● Document text

************

In a prespecified exploratory subgroup analysis of finerenone in glomerular disease-associated CKD, finerenone was linked to a 42% reduction in albuminuria at 12 months versus matching placebo. The analysis included adults with chronic kidney disease attributed to investigator-reported glomerular diseases within a larger phase 3 randomized trial, comparing finerenone with matching placebo in this subgroup. As a prespecified exploratory subgroup analysis rather than a separate disease-specific trial, the findings reflect results within the broader study population. Across reported kidney measures, finerenone was associated with more favorable results than placebo.

The parent study was a phase 3 randomized, double-blind, placebo-controlled trial conducted across 24 countries and regions in adults with nondiabetic CKD. Eligibility required an eGFR of at least 25 to less than 60 with urinary albumin-creatinine ratio of at least 200 to less than 500 mg/g, or an eGFR of at least 25 to less than 90 with urinary albumin-creatinine ratio of at least 500 to less than 3500 mg/g. Within this subgroup, 446 participants received finerenone 10 mg or 20 mg once daily and 457 received matching placebo. Of 1584 participants, 903, or 57.0%, had investigator-reported glomerular disease, including 416 with immunoglobulin A nephropathy, 215 with focal segmental glomerulosclerosis, and 90 with membranous nephropathy.

************

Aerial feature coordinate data
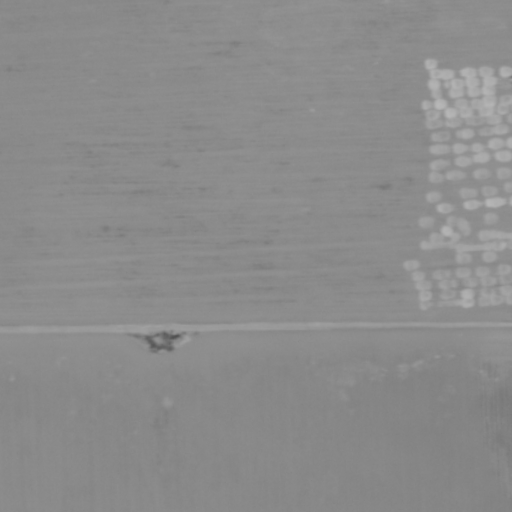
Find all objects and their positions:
road: (256, 378)
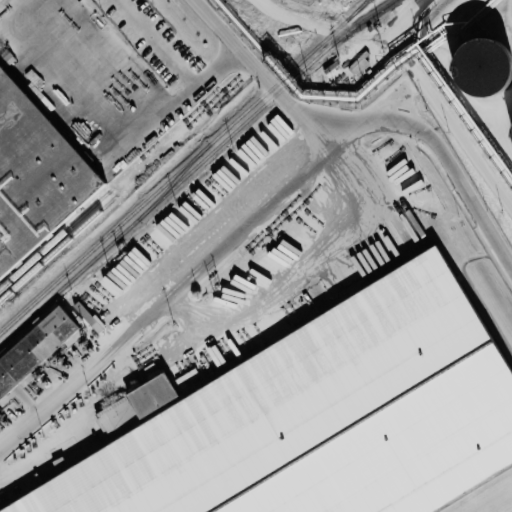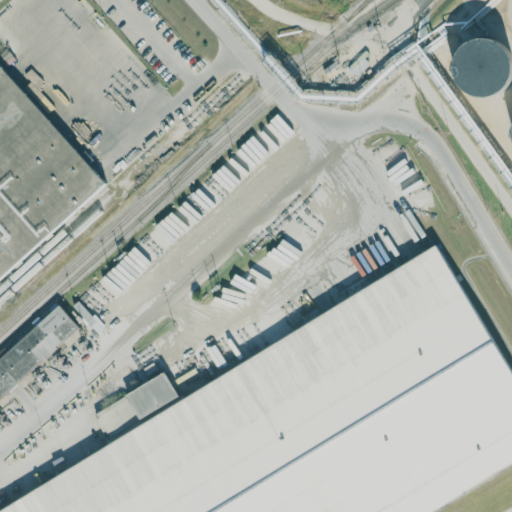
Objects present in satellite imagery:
railway: (355, 10)
road: (343, 35)
road: (155, 43)
road: (110, 57)
building: (58, 60)
building: (475, 62)
building: (484, 69)
road: (259, 72)
road: (449, 120)
building: (509, 128)
road: (119, 150)
road: (442, 158)
railway: (183, 165)
railway: (193, 167)
building: (34, 178)
building: (36, 178)
railway: (171, 181)
railway: (55, 238)
railway: (57, 246)
road: (312, 265)
road: (163, 293)
building: (98, 325)
building: (34, 348)
building: (138, 406)
building: (323, 417)
building: (320, 418)
railway: (56, 485)
railway: (77, 493)
railway: (86, 496)
railway: (107, 502)
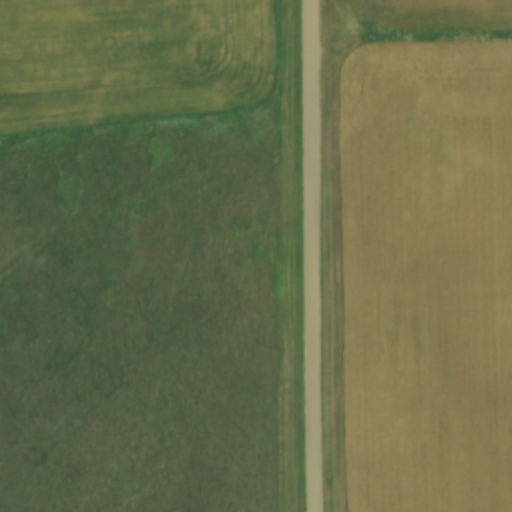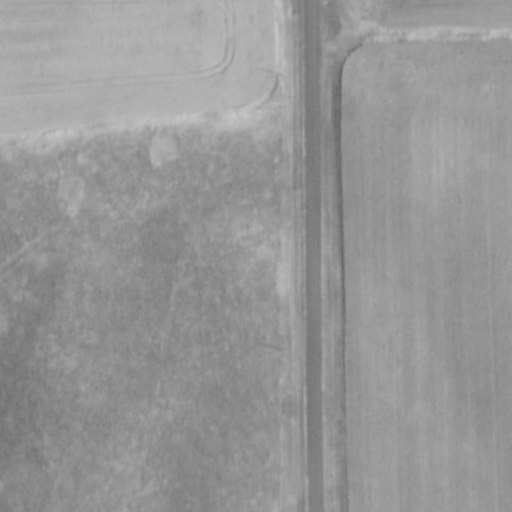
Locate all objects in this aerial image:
road: (320, 256)
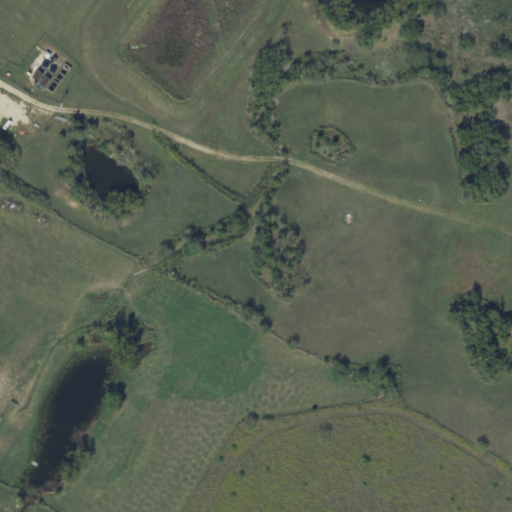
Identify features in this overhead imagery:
road: (23, 107)
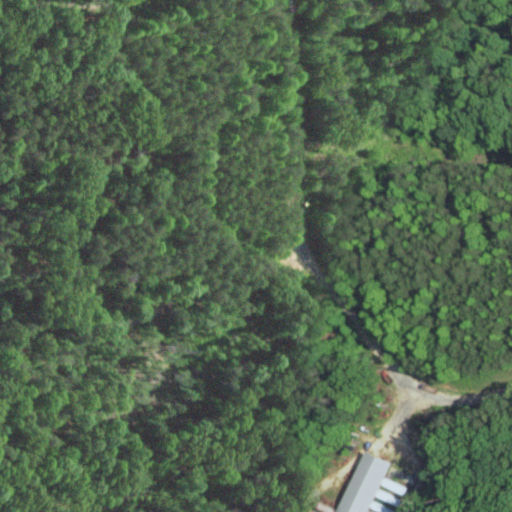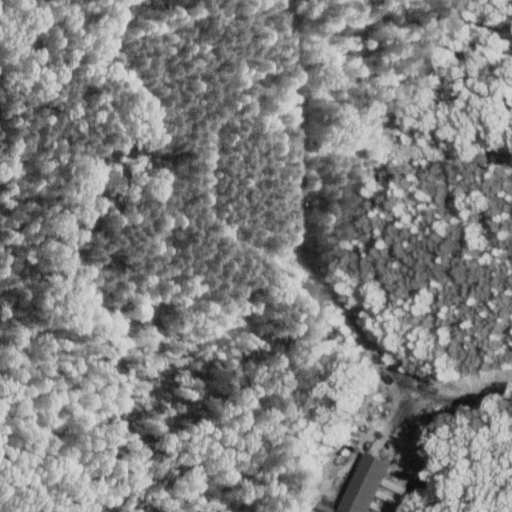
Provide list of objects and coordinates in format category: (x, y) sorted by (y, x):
road: (466, 398)
building: (364, 482)
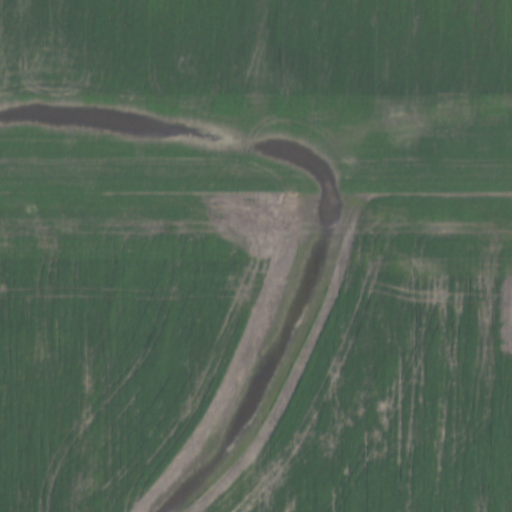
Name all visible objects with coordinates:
crop: (256, 92)
crop: (254, 346)
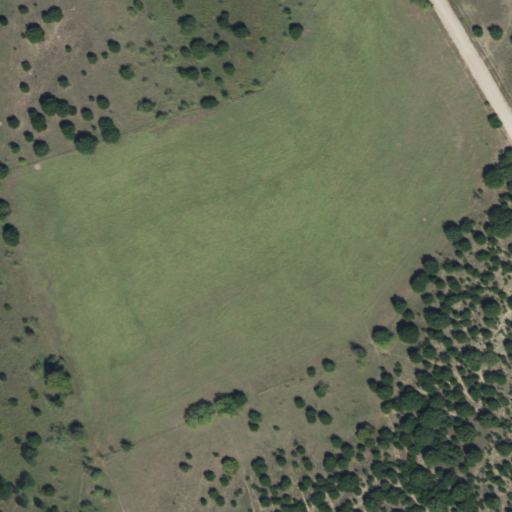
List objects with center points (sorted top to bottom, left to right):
road: (470, 70)
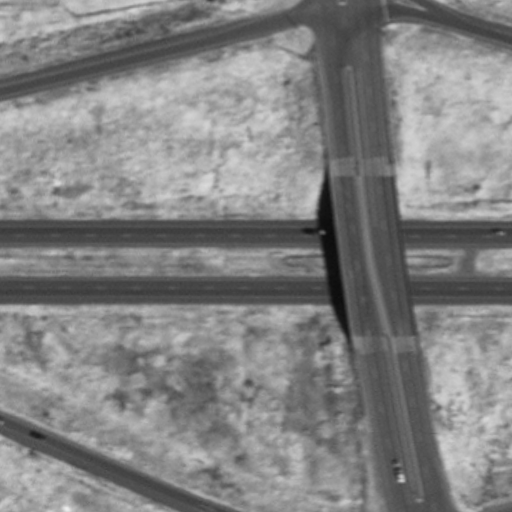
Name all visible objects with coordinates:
road: (322, 4)
road: (356, 5)
road: (340, 9)
road: (410, 13)
road: (437, 14)
road: (487, 34)
road: (161, 50)
road: (363, 89)
road: (333, 90)
road: (256, 230)
road: (354, 252)
road: (385, 255)
road: (255, 292)
road: (383, 422)
road: (412, 427)
road: (108, 466)
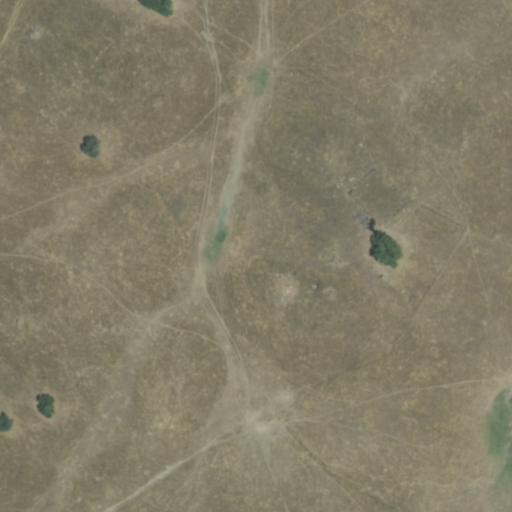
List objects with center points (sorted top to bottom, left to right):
road: (208, 296)
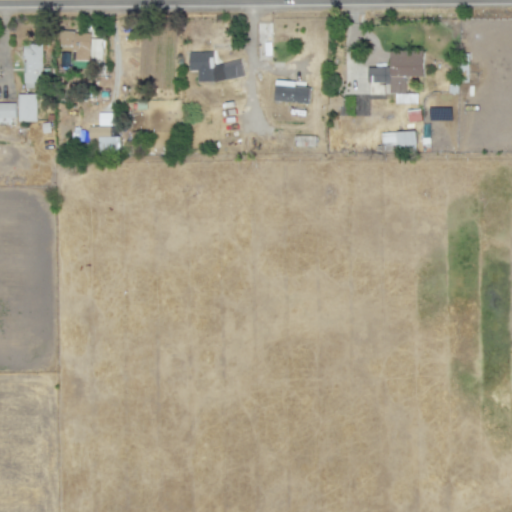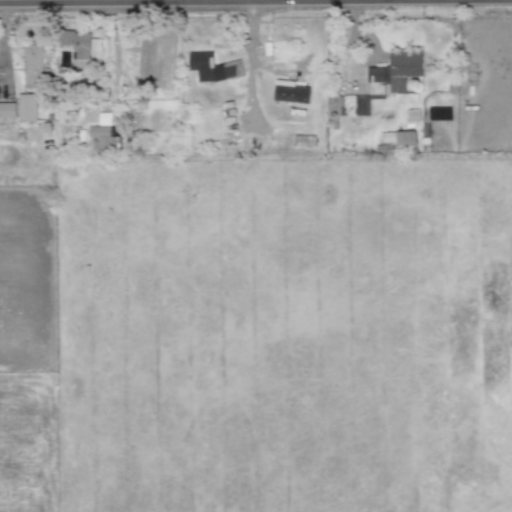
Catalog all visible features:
building: (265, 32)
building: (77, 43)
road: (350, 43)
building: (81, 45)
road: (249, 51)
building: (34, 63)
building: (31, 65)
building: (212, 67)
building: (215, 68)
building: (399, 68)
building: (398, 73)
building: (289, 92)
building: (292, 92)
building: (29, 105)
building: (26, 107)
building: (8, 111)
building: (6, 113)
building: (103, 139)
building: (397, 140)
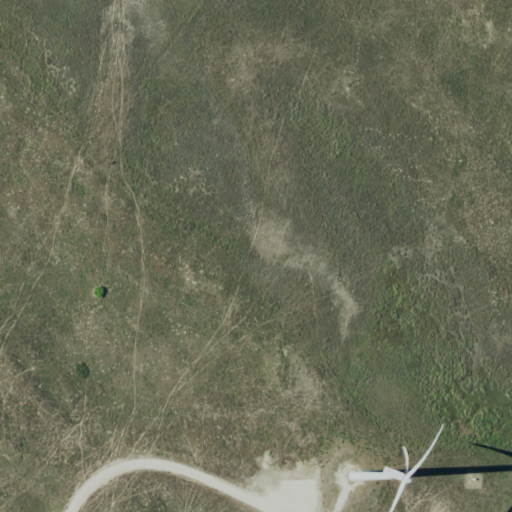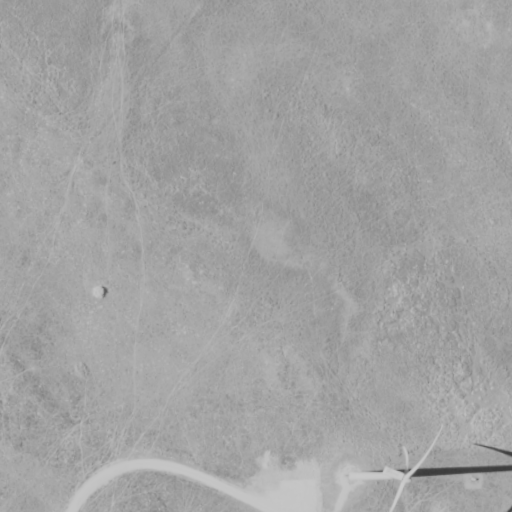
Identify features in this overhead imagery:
wind turbine: (355, 478)
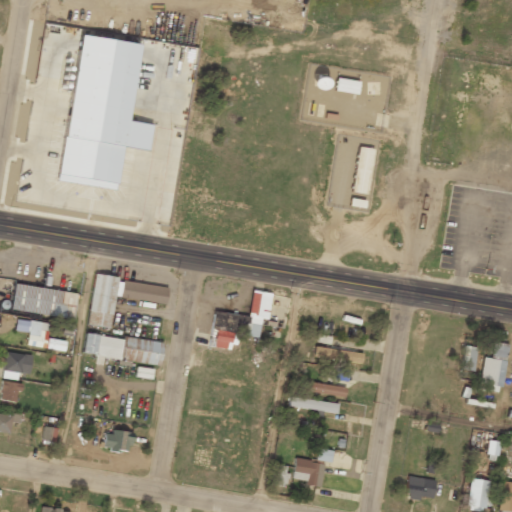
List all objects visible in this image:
road: (13, 79)
building: (360, 170)
road: (415, 256)
road: (256, 268)
building: (117, 297)
building: (41, 301)
building: (237, 322)
building: (37, 335)
building: (120, 348)
building: (336, 354)
building: (467, 358)
road: (75, 359)
building: (492, 367)
road: (177, 374)
building: (322, 389)
building: (8, 391)
road: (279, 391)
building: (311, 404)
road: (451, 418)
building: (6, 421)
building: (47, 434)
building: (115, 441)
building: (490, 450)
building: (322, 455)
building: (306, 471)
building: (278, 475)
road: (143, 488)
building: (418, 488)
building: (475, 495)
building: (505, 496)
building: (48, 509)
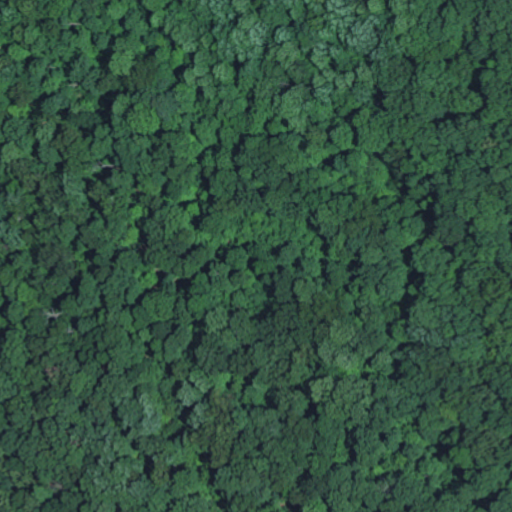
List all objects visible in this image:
park: (246, 293)
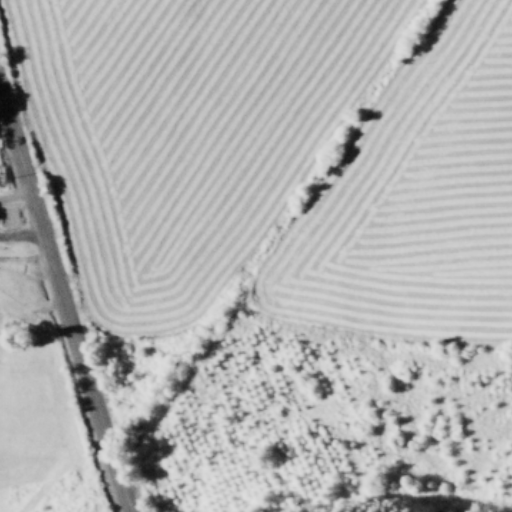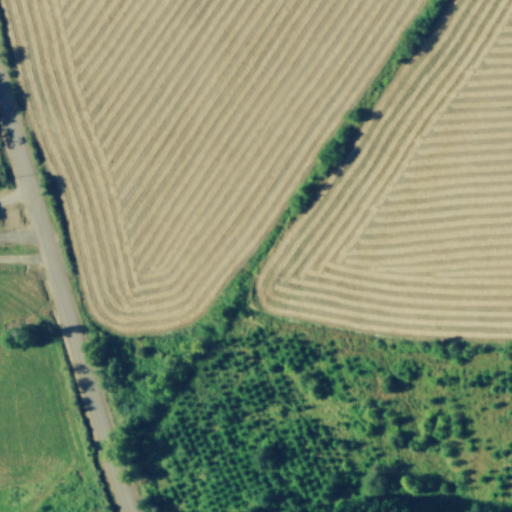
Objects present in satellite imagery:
crop: (263, 169)
road: (13, 188)
road: (20, 232)
road: (24, 256)
road: (62, 303)
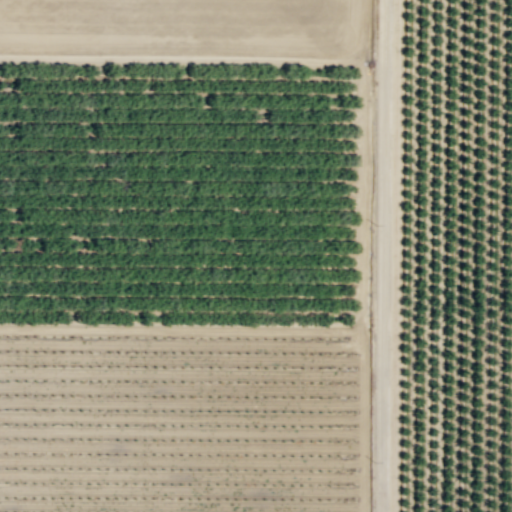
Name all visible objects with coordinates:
road: (184, 57)
road: (371, 255)
road: (383, 256)
road: (185, 328)
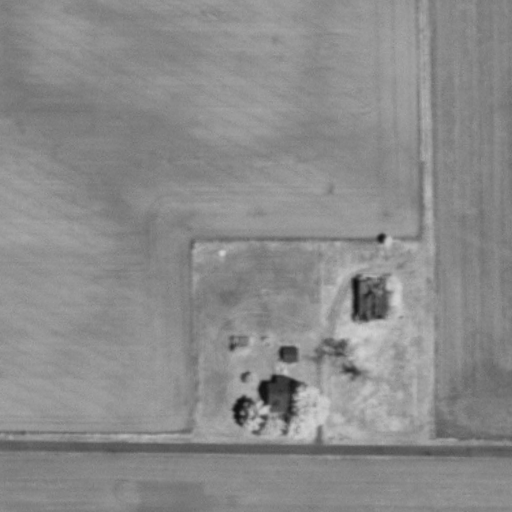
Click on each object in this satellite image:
building: (277, 397)
road: (256, 445)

************

● Tasks
1) In the finerenone text, how many participants in the glomerular disease subgroup had immunoglobulin A nephropathy?
2) Continue the finerenone text from its final sentence.

● Answers to the exercises
1) 416

2)
From baseline to month 32, the total eGFR slope was -3.50 mL/min/1.73 m2 per year with finerenone and -4.23 with placebo, for a between-group difference of 0.73 mL/min/1.73 m2 per year, with a 95% CI of 0.22 to 1.24. At 12 months, albuminuria was 42% lower with finerenone than with placebo, with a 95% CI of 35% to 48%. Albuminuria was a prespecified exploratory outcome in the subgroup analysis, whereas total eGFR slope was the primary outcome of the main trial rather than a disease-specific primary end point. Both findings favored finerenone, with a less steep decline in kidney function alongside lower albuminuria.

A prespecified exploratory composite outcome was defined as kidney failure or a sustained decline in eGFR of 40% or more. Kidney failure or sustained 40% or more eGFR decline occurred at rates of 7.42 versus 9.60 events per 100 patient-years, favoring finerenone. The corresponding hazard ratio was 0.74, with a 95% CI of 0.57 to 0.97. In this subgroup, finerenone was associated with slower kidney function loss, lower albuminuria, and fewer kidney outcome events.